Nepal-Bangladesh trade talks fruitful
KATHMANDU: Bangladesh has urged Nepal to fix the destination for cargo trade. During a joint secretary level meeting with Nepal, Bangladeshi officials discussed the transportation modality at length with their Nepali counterparts. “Bangladesh is convinced that a destination should be fixed for the cargo trade,” said Surya Silwal, joint secretary at the Ministry of Commerce and Supply, who led the Nepali delegation to Bangladesh.
This joint secretary level meeting was a revision meeting of the last commerce secretary level meeting. “We discussed three major issues: revision of the last commerce secretary level meeting between the two countries, facilitating the next talks that will be held in October first week and revising the wish list for exports,” he added.
Officials from both countries discussed establishing a preferential bilateral trading arrangement and simplifying movement of goods in respective markets. The Bangladeshi private sector also took active part in the bilateral talks.
Bangladesh has restricted Nepali exports with a heavy tariff barrier. It has imposed higher customs duty on some agricultural products that are Nepal’s main export items.
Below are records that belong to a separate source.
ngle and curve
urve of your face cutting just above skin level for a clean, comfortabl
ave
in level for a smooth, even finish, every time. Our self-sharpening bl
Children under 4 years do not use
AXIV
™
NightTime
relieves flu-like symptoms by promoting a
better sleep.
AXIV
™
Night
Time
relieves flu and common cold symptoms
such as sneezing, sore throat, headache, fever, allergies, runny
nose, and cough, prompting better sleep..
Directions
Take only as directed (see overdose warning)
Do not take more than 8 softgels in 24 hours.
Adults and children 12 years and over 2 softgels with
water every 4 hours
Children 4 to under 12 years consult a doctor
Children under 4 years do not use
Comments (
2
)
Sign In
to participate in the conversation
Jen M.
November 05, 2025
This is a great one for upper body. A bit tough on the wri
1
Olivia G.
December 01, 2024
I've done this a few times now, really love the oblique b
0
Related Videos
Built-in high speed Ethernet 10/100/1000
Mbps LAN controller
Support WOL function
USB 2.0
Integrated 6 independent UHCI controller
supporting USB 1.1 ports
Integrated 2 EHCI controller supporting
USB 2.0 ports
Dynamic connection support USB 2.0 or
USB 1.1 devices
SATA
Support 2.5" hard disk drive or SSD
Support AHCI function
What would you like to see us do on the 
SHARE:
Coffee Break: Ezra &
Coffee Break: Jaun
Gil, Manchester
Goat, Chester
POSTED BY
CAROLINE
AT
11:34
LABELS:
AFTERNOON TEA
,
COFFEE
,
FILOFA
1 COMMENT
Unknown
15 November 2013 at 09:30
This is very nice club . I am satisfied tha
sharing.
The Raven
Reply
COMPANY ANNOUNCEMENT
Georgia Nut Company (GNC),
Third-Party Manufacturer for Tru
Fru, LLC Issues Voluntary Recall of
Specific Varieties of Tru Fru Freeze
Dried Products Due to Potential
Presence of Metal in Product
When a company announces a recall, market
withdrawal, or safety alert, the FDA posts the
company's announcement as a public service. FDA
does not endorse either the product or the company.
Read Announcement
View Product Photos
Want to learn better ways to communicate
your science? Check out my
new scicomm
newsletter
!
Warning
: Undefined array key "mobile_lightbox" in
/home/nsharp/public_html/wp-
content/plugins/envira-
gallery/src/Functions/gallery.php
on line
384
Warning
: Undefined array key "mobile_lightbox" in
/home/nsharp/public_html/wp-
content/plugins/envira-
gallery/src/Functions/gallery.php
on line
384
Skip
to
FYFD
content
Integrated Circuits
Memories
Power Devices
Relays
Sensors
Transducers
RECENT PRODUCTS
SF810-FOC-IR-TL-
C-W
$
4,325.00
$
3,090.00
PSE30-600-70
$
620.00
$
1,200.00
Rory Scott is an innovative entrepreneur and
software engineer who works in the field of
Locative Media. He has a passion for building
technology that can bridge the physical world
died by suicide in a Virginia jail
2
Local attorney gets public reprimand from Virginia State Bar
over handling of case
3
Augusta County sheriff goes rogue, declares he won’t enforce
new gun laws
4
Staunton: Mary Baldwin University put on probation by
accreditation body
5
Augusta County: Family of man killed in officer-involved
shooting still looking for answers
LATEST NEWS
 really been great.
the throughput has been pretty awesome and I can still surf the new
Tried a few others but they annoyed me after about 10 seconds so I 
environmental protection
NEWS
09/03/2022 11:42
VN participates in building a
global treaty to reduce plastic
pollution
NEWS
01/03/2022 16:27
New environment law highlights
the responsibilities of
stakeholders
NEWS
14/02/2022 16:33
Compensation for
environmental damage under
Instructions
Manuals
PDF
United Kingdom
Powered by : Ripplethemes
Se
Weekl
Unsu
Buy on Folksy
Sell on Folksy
Nepal has been requesting Bangladesh to provide duty-free entry facility to some 140 Nepali commodities. “We repeated our request for duty free access and Bangladesh responded positively,” Silwal said adding that Nepal’s suggestion was to start with a couple of items.
Nepali traders describe the Bangladeshi high duty structure as the barrier in expediting the bilateral trade. However, Silwal said that both countries want to expedite trade “but there are political barriers.”
Apart from the tariff, transportation is another major hurdle in bilateral trade. Nepal has proposed tripartite talks for smooth transportation link between the two South Asian countries as both Nepali and Bangladeshi traders or tourists have to cross India while using land routes.
Additional secretary of the Commerce Ministry of Bangladesh Mustafa Mohiuddin headed the 12-member Bangladeshi delegation while Silwal led the four-member Nepali team.
During the bilateral trade talks yesterday, both sides also agreed to mobilise tour operators and travel agencies of Bangladesh and Nepal to take initiatives to give a boost to the tourism sector of the two countries. Around three per cent Bangladeshi tourists used to visit Nepal, but the flow of Bangladeshi tourists to Nepal has seen a whopping fall in recent months. “During 2065 BS (mid-April 2008 to mid-April 2009), the Nepali embassy in Dhaka issued 1,547 visas,” said Ramesh Prasad Khanal, minister counsellor and deputy chief of mission at the Nepali embassy, Dhaka. “This year, from mid-April 2009 till date only around 500 visas were issued,” he added.
The Bangladeshi tourists visiting by land routes need double entry visa as they have to cross the Indian border twice to enter Nepal. India started issuing a single entry visa that has reduced the number of Bangladeshi tourists coming to Nepal by land.